Information these days needs to be short and compact. When introducing new topics, today’s consumers don’t want to spend a long time gathering information. But what are the implications of this? For fast information apps like Pocket, where you can save articles for later, and Circa, which distills all your news down to facts so you can stay informed on the go are great examples on how to cater to consumers

How to implement this?

By keeping product and store information short, up to date and easily available customers are more likely to stay interested. If the product is simple, keep the information simple.

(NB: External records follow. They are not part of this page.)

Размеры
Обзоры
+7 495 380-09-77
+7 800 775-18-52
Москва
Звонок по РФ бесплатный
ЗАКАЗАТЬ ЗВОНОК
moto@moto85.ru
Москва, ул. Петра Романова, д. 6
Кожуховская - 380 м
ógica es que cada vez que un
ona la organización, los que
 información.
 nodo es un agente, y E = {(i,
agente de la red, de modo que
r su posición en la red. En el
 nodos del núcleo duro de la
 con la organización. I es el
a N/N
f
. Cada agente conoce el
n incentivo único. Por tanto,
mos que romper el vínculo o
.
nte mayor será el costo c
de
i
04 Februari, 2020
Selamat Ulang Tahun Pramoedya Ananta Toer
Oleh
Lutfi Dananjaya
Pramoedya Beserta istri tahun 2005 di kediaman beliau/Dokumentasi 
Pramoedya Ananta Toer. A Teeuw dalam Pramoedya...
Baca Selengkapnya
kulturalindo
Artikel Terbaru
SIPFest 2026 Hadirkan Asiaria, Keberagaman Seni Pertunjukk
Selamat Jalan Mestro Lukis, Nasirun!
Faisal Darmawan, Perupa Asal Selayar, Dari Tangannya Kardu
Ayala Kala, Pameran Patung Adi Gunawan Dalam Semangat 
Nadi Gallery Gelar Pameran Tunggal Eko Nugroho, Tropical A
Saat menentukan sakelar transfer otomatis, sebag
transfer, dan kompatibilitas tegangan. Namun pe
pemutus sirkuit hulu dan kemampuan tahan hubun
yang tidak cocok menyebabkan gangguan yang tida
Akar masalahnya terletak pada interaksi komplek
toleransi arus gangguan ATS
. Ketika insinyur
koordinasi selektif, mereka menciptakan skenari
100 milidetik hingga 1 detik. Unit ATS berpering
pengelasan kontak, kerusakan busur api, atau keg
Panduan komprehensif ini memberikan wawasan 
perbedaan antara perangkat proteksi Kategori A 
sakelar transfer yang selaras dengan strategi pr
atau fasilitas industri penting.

2. Social Store Entertainment

When it comes to catering the younger generations, stores are now looking into incorporating elements of social media into the shopping experience. Especially the ‘sharing’ mentality is drawing in young adults who have some money to spend. Memomi, a high-end digital mirror, is a perfect example of this. The mirror films you try on make-up or clothes so you can compare looks and outfits. The mirror can then send the video to your phone so you can share it with friends or family for advice. It turns a shopping experience in a social experience. In-store selfie competitions or virtual showrooms are great ways to make a mundane task fun.

How to implement this?

By surprising customers by turning money spending into an interesting or valuable experience.

3. High-Tech Takeout

Fast Food brands are branching out by giving packaging new life and meaning. For example, McDonalds came out with the Happy Box, which turns a HappyMeal box into VR goggles. Children always seem to have a natural talent when it comes to the world of technology. It’s not strange to see a 2-year old holding a tablet, pressing buttons faster than their parents. This trend doesn’t necessarily cater just to fast food or children, as we have seen with Heinz ketchup bottles. The code on the package links the consumer to interesting recipes. Another example is Zappos, a shoe brand, that came with a shoebox that could be repurposed. In their campaign ‘I’mNotABox, they encourage consumers to share their creations online.

How to implement this?

Try to be creative with your packaging just as much as you are with the product itself. When people enjoy the packaging even before using a product, they are far more likely to want to share their experience.